Tensor

As previously explained in the model section, the Tensor struct has 3 generic arguments: the backend B, the dimensionality D, and the data type.

Tensor<B, D>           // Float tensor (default)
Tensor<B, D, Float>    // Explicit float tensor
Tensor<B, D, Int>      // Int tensor
Tensor<B, D, Bool>     // Bool tensor

Note that the specific element types used for Float, Int, and Bool tensors are defined by backend implementations.

Burn Tensors are defined by the number of dimensions D in its declaration as opposed to its shape. The actual shape of the tensor is inferred from its initialization. For example, a Tensor of size (5,) is initialized as below:

let floats = [1.0, 2.0, 3.0, 4.0, 5.0];

// Get the default device
let device = Default::default();

// correct: Tensor is 1-Dimensional with 5 elements
let tensor_1 = Tensor::<Backend, 1>::from_floats(floats, &device);

// incorrect: let tensor_1 = Tensor::<Backend, 5>::from_floats(floats, &device);
// this will lead to an error and is for creating a 5-D tensor

Initialization

Burn Tensors are primarily initialized using the from_data() method which takes the Data struct as input. The Data struct has two fields: value & shape. To retrieve the data from a tensor, the method .to_data() should be employed when intending to reuse the tensor afterward. Alternatively, .into_data() is recommended for one-time use. Let's look at a couple of examples for initializing a tensor from different inputs.


// Initialization from a given Backend (Wgpu)
let tensor_1 = Tensor::<Wgpu, 1>::from_data([1.0, 2.0, 3.0], &device);

// Initialization from a generic Backend
let tensor_2 = Tensor::<Backend, 1>::from_data(Data::from([1.0, 2.0, 3.0]).convert(), &device);

// Initialization using from_floats (Recommended for f32 ElementType)
// Will be converted to Data internally.
// `.convert()` not needed as from_floats() defined for fixed ElementType
let tensor_3 = Tensor::<Backend, 1>::from_floats([1.0, 2.0, 3.0], &device);

// Initialization of Int Tensor from array slices
let arr: [i32; 6] = [1, 2, 3, 4, 5, 6];
let tensor_4 = Tensor::<Backend, 1, Int>::from_data(Data::from(&arr[0..3]).convert(), &device);

// Initialization from a custom type

struct BodyMetrics {
    age: i8,
    height: i16,
    weight: f32
}

let bmi = BodyMetrics{
        age: 25,
        height: 180,
        weight: 80.0
    };
let data  = Data::from([bmi.age as f32, bmi.height as f32, bmi.weight]).convert();
let tensor_5 = Tensor::<Backend, 1>::from_data(data, &device);

The .convert() method for Data struct is called to ensure that the data's primitive type is consistent across all backends. With .from_floats() method the ElementType is fixed as f32 and therefore no convert operation is required across backends. This operation can also be done at element wise level as: let tensor_6 = Tensor::<B, 1, Int>::from_data(Data::from([(item.age as i64).elem()]). The ElementConversion trait however needs to be imported for the element wise operation.

Ownership and Cloning

Almost all Burn operations take ownership of the input tensors. Therefore, reusing a tensor multiple times will necessitate cloning it. Let's look at an example to understand the ownership rules and cloning better. Suppose we want to do a simple min-max normalization of an input tensor.

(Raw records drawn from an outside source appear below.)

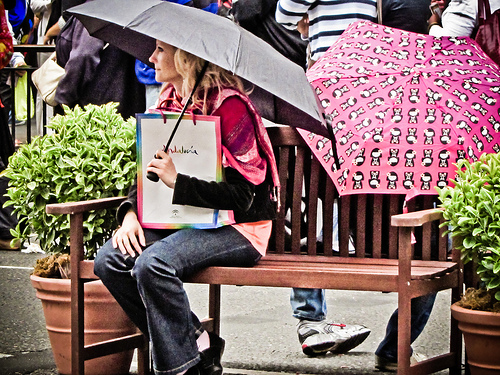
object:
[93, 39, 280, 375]
woman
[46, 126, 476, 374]
bench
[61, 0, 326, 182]
umbrella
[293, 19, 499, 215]
umbrella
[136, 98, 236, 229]
bag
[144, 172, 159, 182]
handle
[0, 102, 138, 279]
plant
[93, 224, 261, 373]
pants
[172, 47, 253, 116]
hair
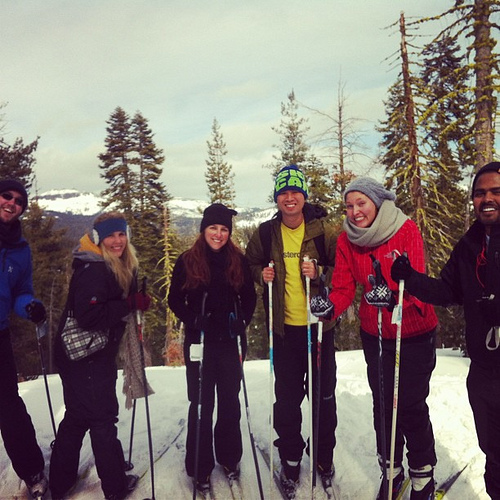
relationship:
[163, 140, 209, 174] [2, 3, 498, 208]
cloud in sky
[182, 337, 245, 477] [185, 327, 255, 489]
woman wearing pants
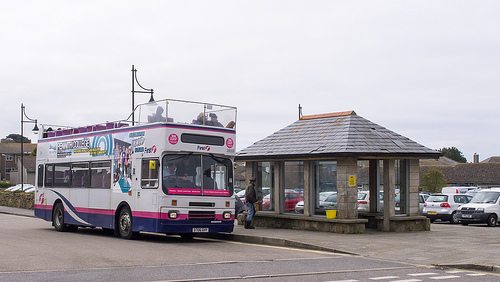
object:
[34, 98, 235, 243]
bus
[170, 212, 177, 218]
headlight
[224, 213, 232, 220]
headlight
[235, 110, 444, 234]
bus stop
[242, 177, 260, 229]
man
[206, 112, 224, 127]
person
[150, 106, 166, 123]
person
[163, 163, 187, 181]
driver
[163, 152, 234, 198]
windshield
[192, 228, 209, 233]
license plate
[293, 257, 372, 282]
pavement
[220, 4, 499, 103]
sky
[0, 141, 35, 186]
building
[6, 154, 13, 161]
windows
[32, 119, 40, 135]
light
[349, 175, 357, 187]
sign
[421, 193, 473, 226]
car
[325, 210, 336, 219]
bucket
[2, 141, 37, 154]
roof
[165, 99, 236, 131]
window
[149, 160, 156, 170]
mirror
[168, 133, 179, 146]
sticker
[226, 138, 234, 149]
sticker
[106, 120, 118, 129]
seats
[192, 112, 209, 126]
people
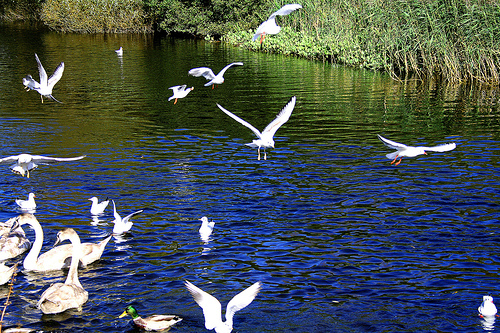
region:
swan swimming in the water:
[16, 209, 110, 309]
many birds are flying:
[146, 57, 434, 202]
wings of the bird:
[215, 90, 312, 132]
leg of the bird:
[253, 150, 273, 162]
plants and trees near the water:
[326, 15, 488, 80]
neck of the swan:
[30, 220, 42, 260]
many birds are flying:
[20, 40, 337, 185]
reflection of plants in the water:
[280, 52, 357, 90]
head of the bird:
[118, 298, 138, 320]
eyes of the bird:
[56, 230, 63, 243]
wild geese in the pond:
[38, 227, 89, 316]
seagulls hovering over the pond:
[214, 96, 296, 163]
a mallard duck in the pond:
[117, 304, 183, 331]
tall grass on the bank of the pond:
[312, 0, 494, 80]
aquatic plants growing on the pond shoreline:
[1, 0, 498, 75]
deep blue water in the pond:
[262, 180, 479, 331]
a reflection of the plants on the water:
[319, 82, 498, 133]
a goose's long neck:
[10, 212, 45, 269]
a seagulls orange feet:
[391, 150, 403, 167]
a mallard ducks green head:
[116, 304, 139, 319]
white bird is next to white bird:
[21, 50, 67, 108]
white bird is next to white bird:
[169, 80, 196, 104]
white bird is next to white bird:
[190, 61, 245, 89]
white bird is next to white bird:
[373, 131, 458, 171]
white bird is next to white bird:
[248, 1, 305, 49]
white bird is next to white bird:
[195, 212, 219, 244]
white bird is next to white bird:
[184, 282, 256, 331]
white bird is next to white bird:
[108, 206, 146, 242]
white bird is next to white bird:
[0, 153, 89, 178]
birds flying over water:
[0, 10, 451, 279]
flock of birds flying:
[93, 15, 455, 221]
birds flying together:
[0, 10, 361, 214]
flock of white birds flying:
[1, 9, 334, 216]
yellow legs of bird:
[248, 148, 269, 163]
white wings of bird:
[213, 90, 309, 142]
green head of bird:
[125, 299, 137, 319]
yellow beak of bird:
[115, 310, 130, 322]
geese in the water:
[0, 200, 124, 325]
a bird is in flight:
[215, 93, 295, 161]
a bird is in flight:
[375, 131, 457, 168]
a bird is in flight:
[191, 62, 242, 91]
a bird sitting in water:
[474, 292, 496, 322]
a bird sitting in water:
[193, 213, 218, 239]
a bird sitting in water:
[86, 196, 111, 220]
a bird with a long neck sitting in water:
[40, 225, 89, 318]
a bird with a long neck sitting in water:
[10, 211, 109, 272]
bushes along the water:
[38, 4, 498, 86]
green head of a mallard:
[117, 306, 137, 319]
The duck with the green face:
[117, 302, 182, 330]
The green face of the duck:
[124, 302, 139, 322]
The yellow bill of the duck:
[118, 309, 128, 319]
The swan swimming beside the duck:
[34, 223, 91, 318]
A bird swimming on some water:
[119, 304, 181, 331]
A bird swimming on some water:
[195, 215, 216, 238]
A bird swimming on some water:
[478, 294, 499, 316]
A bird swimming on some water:
[88, 195, 111, 215]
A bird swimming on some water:
[38, 227, 87, 314]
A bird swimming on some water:
[11, 212, 113, 273]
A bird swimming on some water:
[0, 215, 32, 260]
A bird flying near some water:
[216, 94, 296, 159]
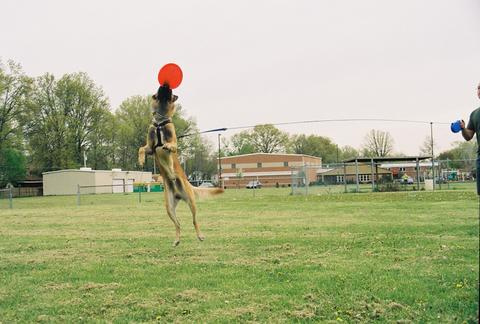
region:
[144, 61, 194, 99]
red Frisbee caught by brown dog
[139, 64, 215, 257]
brown dog catching red Frisbee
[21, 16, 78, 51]
white clouds in blue sky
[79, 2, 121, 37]
white clouds in blue sky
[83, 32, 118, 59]
white clouds in blue sky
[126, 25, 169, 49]
white clouds in blue sky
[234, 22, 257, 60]
white clouds in blue sky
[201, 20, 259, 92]
white clouds in blue sky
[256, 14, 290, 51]
white clouds in blue sky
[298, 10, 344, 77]
white clouds in blue sky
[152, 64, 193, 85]
red Frisbee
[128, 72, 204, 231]
dog catching red Frisbee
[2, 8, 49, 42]
white clouds in blue sky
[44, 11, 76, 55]
white clouds in blue sky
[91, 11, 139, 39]
white clouds in blue sky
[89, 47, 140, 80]
white clouds in blue sky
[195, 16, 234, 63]
white clouds in blue sky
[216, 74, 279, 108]
white clouds in blue sky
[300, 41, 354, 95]
white clouds in blue sky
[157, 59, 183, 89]
Round red frisbee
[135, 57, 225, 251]
Dog in mid air catching frisbee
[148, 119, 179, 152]
Black harness on dog catching frisbee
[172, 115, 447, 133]
Black leash attached to harness on dog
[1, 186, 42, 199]
Brown wooden fence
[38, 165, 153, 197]
Beige metal building with white doors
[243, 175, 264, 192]
Vehicle parked in front of brick building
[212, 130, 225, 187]
Parking lot light pole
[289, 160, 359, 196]
Chain link fence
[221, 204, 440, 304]
Large grass covered area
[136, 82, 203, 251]
a dog in the air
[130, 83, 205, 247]
a dog jumping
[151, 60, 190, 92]
a red freebie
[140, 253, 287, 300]
green and brown grass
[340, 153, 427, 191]
a open building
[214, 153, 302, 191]
a brick bulding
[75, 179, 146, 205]
a chain link fence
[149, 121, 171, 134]
a black collar on the dog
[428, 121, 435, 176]
a metal light pole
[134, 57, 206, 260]
a dog catching a freebie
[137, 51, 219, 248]
Dog catching a frisbee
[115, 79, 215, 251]
The dog is in the air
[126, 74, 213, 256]
The dog jumped up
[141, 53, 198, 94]
The frisbee is red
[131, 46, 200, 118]
Frisbee in the dog's mouth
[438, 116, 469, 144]
The leash is blue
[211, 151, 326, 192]
Brick building in the background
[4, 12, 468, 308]
Photo taken during the day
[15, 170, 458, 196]
chain link fence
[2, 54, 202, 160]
Green leaves on the trees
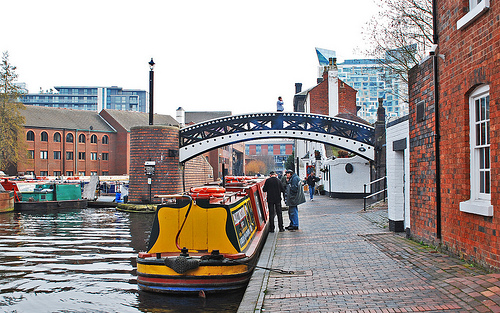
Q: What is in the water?
A: Boats.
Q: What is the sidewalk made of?
A: Bricks.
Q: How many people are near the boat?
A: Two.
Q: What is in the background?
A: A walking bridge.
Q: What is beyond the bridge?
A: Buildings.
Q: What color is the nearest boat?
A: Black and yellow.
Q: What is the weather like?
A: Overcast.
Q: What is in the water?
A: The boats.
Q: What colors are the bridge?
A: Blue and white.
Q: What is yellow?
A: Boat.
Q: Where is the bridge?
A: Over the water.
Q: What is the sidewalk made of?
A: Brick.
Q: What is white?
A: Window.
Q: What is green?
A: A boat.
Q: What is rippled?
A: Water.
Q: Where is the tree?
A: Above the building.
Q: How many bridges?
A: One.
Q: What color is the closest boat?
A: Yellow.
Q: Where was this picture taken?
A: In a city.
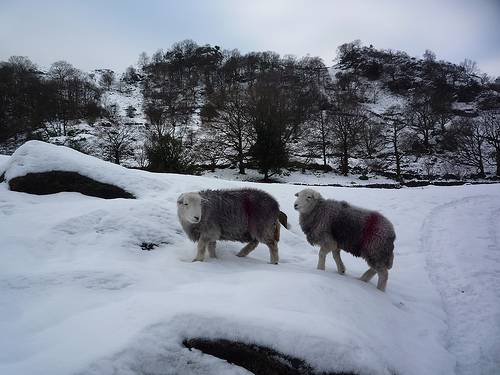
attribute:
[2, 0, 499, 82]
sky — blue, large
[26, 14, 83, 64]
clouds — white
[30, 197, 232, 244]
rock — smaller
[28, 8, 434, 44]
sky — blue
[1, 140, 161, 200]
rock — large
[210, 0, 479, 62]
cloud — white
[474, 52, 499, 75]
cloud — white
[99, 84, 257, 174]
mountain — snow-covered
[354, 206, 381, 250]
stripe — red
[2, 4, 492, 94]
sky — blue, cloudy, cold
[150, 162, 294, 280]
sheep — lead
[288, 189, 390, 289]
sheep — gray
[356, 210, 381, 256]
spot — red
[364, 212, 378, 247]
marker — red, paint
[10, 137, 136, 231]
rock — snow-covered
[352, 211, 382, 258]
stripe — dark orange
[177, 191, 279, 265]
sheep — gray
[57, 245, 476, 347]
snow — white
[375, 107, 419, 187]
tree — leafless, large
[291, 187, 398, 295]
sheep — white, brown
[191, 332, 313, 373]
wedge — dark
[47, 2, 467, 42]
sky — blue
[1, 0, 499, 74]
clouds — white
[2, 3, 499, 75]
sky — blue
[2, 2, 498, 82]
clouds — white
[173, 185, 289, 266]
sheep — brown, white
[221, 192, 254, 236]
stripe — red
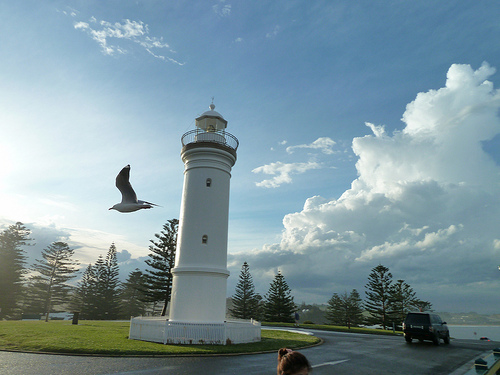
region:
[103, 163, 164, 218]
a bird in flight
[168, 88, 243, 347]
a white lighthouse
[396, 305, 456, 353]
a vehicle parked by the water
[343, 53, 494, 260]
clouds in the sky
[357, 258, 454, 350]
trees and a vehicle by the water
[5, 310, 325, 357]
grass at the base of a lighthouse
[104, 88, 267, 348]
a bird flying by a lighthouse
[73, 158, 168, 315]
a bird flying near the trees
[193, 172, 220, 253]
2 windows on a lighthouse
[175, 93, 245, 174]
the top section of a lighthouse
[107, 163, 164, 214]
seagull flying in air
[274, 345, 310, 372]
top of persons head with brown hair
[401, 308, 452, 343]
black SUV parked in parking lot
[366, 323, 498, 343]
blue body of water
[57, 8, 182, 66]
white clouds in the sky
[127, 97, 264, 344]
tall white lighthouse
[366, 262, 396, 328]
tall green tree in front of water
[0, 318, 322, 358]
large circle of green grass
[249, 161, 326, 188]
white cloud in the blue sky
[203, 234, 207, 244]
window on white light house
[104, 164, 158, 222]
Large bird flying in air.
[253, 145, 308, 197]
White cloud in sky.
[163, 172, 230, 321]
White building in grassy area.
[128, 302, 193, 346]
White fence around building.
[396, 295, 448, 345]
Car on dark pavement.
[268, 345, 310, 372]
Person has brown hair.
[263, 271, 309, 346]
Large tree in distance.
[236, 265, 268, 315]
Large tree in distance.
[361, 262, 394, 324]
Large tree in distance.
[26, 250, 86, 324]
Large tree in distance.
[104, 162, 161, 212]
The white flying bird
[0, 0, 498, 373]
A bright day within a lake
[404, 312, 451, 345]
The dark parked car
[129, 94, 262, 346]
The central white monument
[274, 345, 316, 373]
The partially seen human head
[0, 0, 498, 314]
A blue clouded sky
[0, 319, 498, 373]
The round about next to the monument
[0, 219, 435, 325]
The vegetated tree background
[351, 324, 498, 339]
The gray lake on the right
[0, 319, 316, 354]
The rounded green space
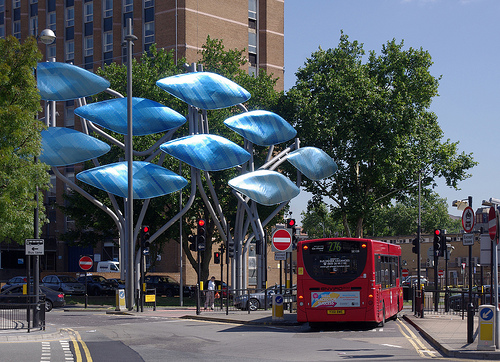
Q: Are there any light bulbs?
A: No, there are no light bulbs.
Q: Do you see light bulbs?
A: No, there are no light bulbs.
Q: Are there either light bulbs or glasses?
A: No, there are no light bulbs or glasses.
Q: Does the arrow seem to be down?
A: Yes, the arrow is down.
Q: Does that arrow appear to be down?
A: Yes, the arrow is down.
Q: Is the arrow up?
A: No, the arrow is down.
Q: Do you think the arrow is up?
A: No, the arrow is down.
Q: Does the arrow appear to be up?
A: No, the arrow is down.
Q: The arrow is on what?
A: The arrow is on the sign.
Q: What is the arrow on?
A: The arrow is on the sign.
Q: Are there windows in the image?
A: Yes, there are windows.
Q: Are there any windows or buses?
A: Yes, there are windows.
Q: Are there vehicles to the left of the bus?
A: Yes, there are vehicles to the left of the bus.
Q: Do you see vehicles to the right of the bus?
A: No, the vehicles are to the left of the bus.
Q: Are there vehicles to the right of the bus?
A: No, the vehicles are to the left of the bus.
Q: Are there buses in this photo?
A: Yes, there is a bus.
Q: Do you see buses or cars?
A: Yes, there is a bus.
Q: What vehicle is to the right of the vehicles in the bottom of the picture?
A: The vehicle is a bus.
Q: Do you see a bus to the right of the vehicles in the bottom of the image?
A: Yes, there is a bus to the right of the vehicles.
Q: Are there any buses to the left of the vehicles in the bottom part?
A: No, the bus is to the right of the vehicles.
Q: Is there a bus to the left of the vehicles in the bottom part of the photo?
A: No, the bus is to the right of the vehicles.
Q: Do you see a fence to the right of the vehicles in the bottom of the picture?
A: No, there is a bus to the right of the vehicles.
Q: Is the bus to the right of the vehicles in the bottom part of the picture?
A: Yes, the bus is to the right of the vehicles.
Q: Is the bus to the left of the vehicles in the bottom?
A: No, the bus is to the right of the vehicles.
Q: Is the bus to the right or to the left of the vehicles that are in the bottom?
A: The bus is to the right of the vehicles.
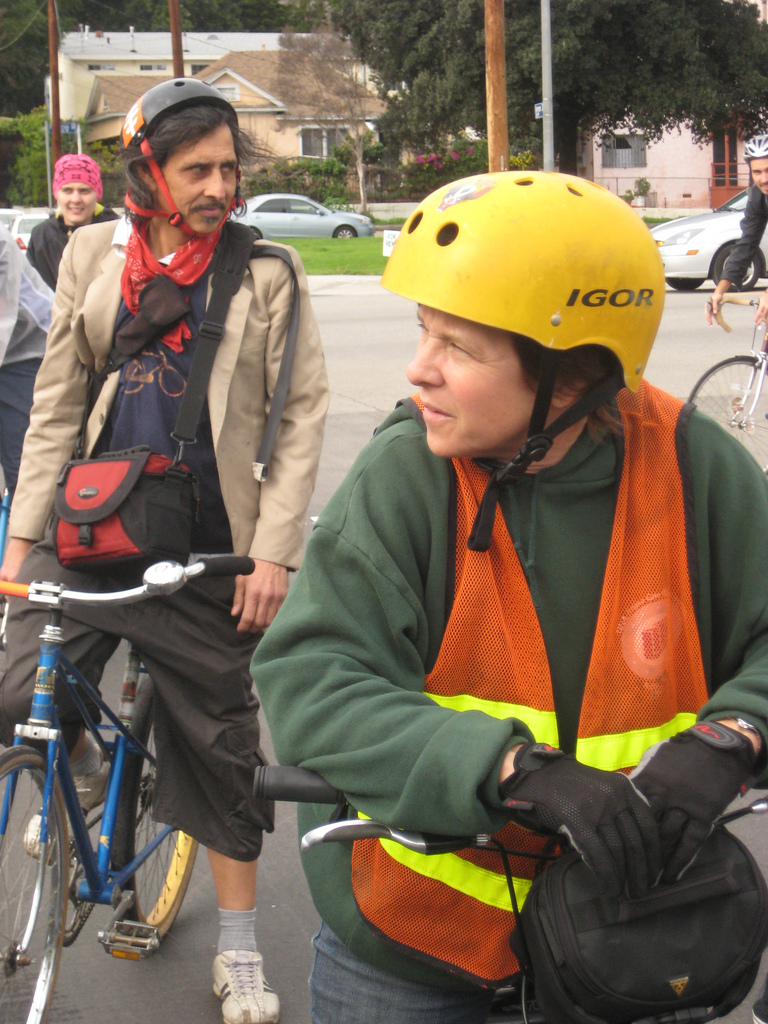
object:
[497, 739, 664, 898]
glove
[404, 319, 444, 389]
nose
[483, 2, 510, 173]
pole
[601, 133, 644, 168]
window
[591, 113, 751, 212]
house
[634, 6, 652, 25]
leaves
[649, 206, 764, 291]
front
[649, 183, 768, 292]
car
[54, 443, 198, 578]
bag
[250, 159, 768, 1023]
man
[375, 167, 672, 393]
helmet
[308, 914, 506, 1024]
jeans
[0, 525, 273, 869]
shorts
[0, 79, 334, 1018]
man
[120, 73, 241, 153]
helmet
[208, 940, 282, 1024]
shoe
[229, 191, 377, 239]
vehicle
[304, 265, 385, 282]
curbside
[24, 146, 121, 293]
woman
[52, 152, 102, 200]
hat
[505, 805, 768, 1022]
bag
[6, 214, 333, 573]
suit jacket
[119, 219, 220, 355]
scarf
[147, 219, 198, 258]
neck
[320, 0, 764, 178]
tree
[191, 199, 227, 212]
mustache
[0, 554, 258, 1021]
bicycle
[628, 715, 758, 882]
gloves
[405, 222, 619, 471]
head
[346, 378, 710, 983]
safety vest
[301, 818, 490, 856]
handlebars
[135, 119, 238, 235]
face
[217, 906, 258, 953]
socks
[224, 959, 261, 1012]
lace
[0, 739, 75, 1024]
tire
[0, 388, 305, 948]
road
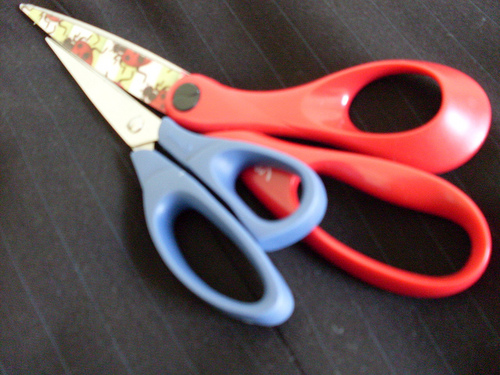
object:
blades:
[43, 34, 168, 148]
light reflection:
[437, 102, 486, 152]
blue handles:
[128, 148, 295, 331]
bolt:
[124, 115, 147, 134]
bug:
[60, 35, 95, 66]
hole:
[227, 157, 309, 228]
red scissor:
[18, 2, 495, 302]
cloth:
[0, 0, 499, 375]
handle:
[165, 57, 494, 175]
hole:
[296, 169, 477, 276]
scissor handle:
[207, 125, 497, 300]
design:
[109, 41, 154, 84]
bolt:
[167, 80, 200, 111]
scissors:
[42, 32, 329, 328]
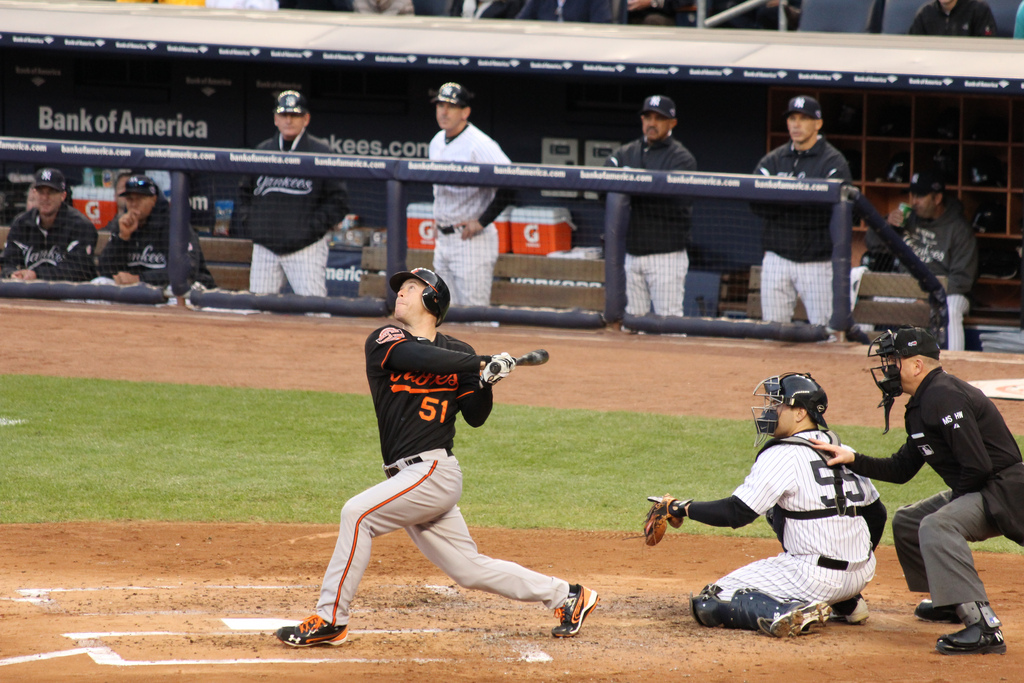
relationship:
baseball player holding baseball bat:
[299, 266, 608, 647] [488, 349, 549, 376]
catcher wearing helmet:
[638, 361, 887, 638] [779, 364, 829, 423]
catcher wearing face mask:
[638, 361, 887, 638] [751, 372, 784, 433]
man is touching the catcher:
[815, 314, 993, 650] [638, 361, 887, 638]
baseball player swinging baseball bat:
[271, 266, 605, 648] [484, 344, 551, 375]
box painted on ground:
[13, 577, 551, 666] [2, 296, 992, 677]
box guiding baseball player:
[13, 577, 551, 666] [271, 266, 605, 648]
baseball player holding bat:
[271, 266, 605, 648] [486, 342, 553, 377]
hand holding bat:
[475, 355, 512, 382] [486, 342, 553, 377]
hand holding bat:
[490, 346, 517, 370] [486, 342, 553, 377]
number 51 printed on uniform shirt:
[415, 392, 454, 423] [361, 320, 496, 463]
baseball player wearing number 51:
[271, 266, 605, 648] [415, 392, 454, 423]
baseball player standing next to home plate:
[271, 266, 605, 648] [220, 612, 309, 634]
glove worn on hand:
[637, 491, 687, 548] [644, 491, 688, 518]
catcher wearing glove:
[638, 361, 887, 638] [637, 491, 687, 548]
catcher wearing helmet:
[638, 361, 887, 638] [760, 368, 830, 429]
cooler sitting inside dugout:
[506, 201, 578, 253] [2, 3, 992, 356]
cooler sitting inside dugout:
[490, 201, 517, 253] [2, 3, 992, 356]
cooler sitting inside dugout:
[402, 197, 441, 250] [2, 3, 992, 356]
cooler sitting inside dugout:
[65, 178, 124, 230] [2, 3, 992, 356]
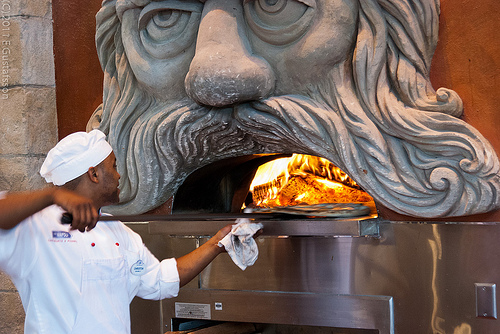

let input = Tensor::<Wgpu, 1>::from_floats([1.0, 2.0, 3.0, 4.0], &device);
let min = input.min();
let max = input.max();
let input = (input - min).div(max - min);

With PyTorch tensors, the above code would work as expected. However, Rust's strict ownership rules will give an error and prevent using the input tensor after the first .min() operation. The ownership of the input tensor is transferred to the variable min and the input tensor is no longer available for further operations. Burn Tensors like most complex primitives do not implement the Copy trait and therefore have to be cloned explicitly. Now let's rewrite a working example of doing min-max normalization with cloning.

let input = Tensor::<Wgpu, 1>::from_floats([1.0, 2.0, 3.0, 4.0], &device);
let min = input.clone().min();
let max = input.clone().max();
let input = (input.clone() - min.clone()).div(max - min);
println!("{:?}", input.to_data());// Success: [0.0, 0.33333334, 0.6666667, 1.0]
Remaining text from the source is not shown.